Para no hablar de los supuestos privilegios de los que viven como pueden de un plan social, los denostados “choriplaneros”, o el habitual comentario despectivo cuando se ve en una villa un aire acondicionado o una antena de Direct TV. O cuando se levantan alaridos de indignación por el hecho de que los presos cobran por hacer trabajos dentro de la cárcel. Ya estaba dicho en un célebre tango –sorprendente objeto de devoción de un lado y otro de la grieta-, “Cambalache”, de Discépolo, con aquello que “es lo mismo el que labura todo el día como un buey que el que vive de las minas, el que roba o está fuera de la ley” o “los inmorales nos han igualao”.
También se encuentra esta forma de resentimiento en las protestas del campo, durante las cuales es habitual el latiguillo “la ciudad y los políticos viven de lo que genera nuestro trabajo”. Y ese modo de funcionar no puede ser ignorado y hay que estar atento a cómo se vive la relación con la política. Tiene razón La Cámpora cuando en su comunicado recuerda que Macri tenía cuentas off shore, lo del préstamo del Fondo y sus decisiones a favor de parientes, socios y amigos. Pero no se trata de una competencia, o al menos, una importante mayoría no lo vive así. No están puestas estas cuestiones en la misma balanza que la foto. Se juzgan con otros parámetros que, en principio, son estrictamente morales. Esa moral es un tanto tuerta cuando mira a ricos y a pobres. Macri subió amparado en aquello de que los ricos, que ya la tienen toda, no precisan robar. Esa imagen hace que los chanchullos que se van destapando, como el de las autopistas del curro o el blanqueo teledirigido no causen demasiada mella en la consideración que se tiene de Juntos por el Cambio que, paradójicamente con su nombre no produjo ninguna renovación.

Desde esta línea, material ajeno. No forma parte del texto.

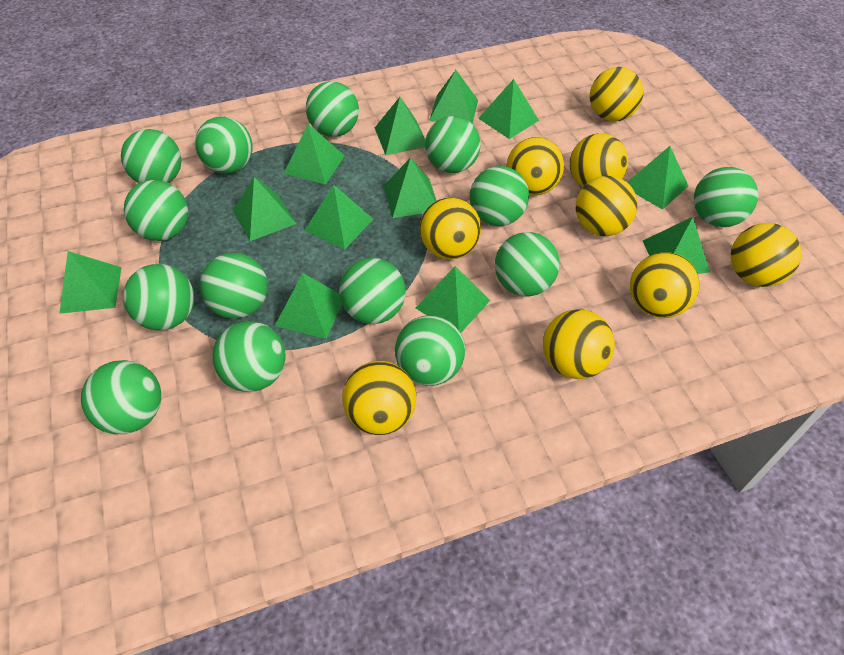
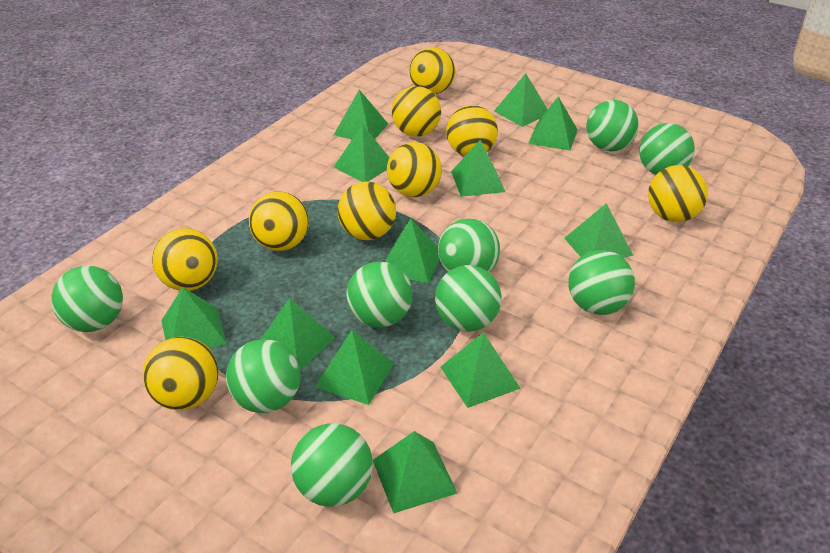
green ball: [81,360,161,434] [121,129,182,183] [123,264,194,331] [124,180,188,241] [195,116,253,174] [200,253,268,319] [212,321,286,392] [306,81,359,137] [339,258,406,324] [395,315,465,386] [425,116,481,173] [469,166,529,226] [495,232,560,296] [694,167,758,227] = 14 -> [52,266,123,332] [226,339,301,413] [291,423,373,507] [346,262,412,328] [435,265,502,332] [438,218,500,273] [569,250,635,315] [586,100,639,151] [639,123,695,175] = 9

Pero el carácter plebeyo del peronismo hace que se lo suela juzgar con el tamiz de la moral, desde los viejos tiempos de Perón. Los peronistas roban porque eso es lo que les marca su origen. Hay algo de inevitable que hace que esta caracterización persista. Y no alcanza con el voluntarismo de mostrarse ecuánime, conciliador, ecuménico. Hay que cuidarse las espaldas y, perdón la expresión, no incurrir en boludeces que, como reconoció hasta Víctor Hugo Morales, le dan la razón a la oposición. Por otra parte, abren divisiones en un frente interno no del todo homogéneo. Por ahora, las críticas -y es posible que siga siendo así- no se han hecho públicas, con la excepción del inefable Sergio Berni (alguna vez alguien explicará para quién juega y por qué se lo sostiene en su cargo, donde por otra parte no ha demostrado mucha eficacia).que salió con una carta pública durísima. Un párrafo dentro de un texto que cuestiona hasta las actitudes de Alberto hacia Fabiola: “Se pide que asuma la realidad de un país que necesita como nunca de firmes liderazgos que ofrezcan templanza, capacidad de trabajo, visión estratégica, comprensión del país que se pretende conducir y compromiso y solidaridad con quienes nos eligieron para que resolvamos los problemas de la vida cotidiana.”
La democracia no es el antónimo de paz –abundan los ejemplos en ese sentido- sino que transcurre sobre insatisfacciones, conflictos y algunas veces esperanzas. No conviene olvidarlo y sucumbir a la tentación de pensar que todo está tranquilo y protegido. No pareciera ser el mejor camino a la hora de gobernar.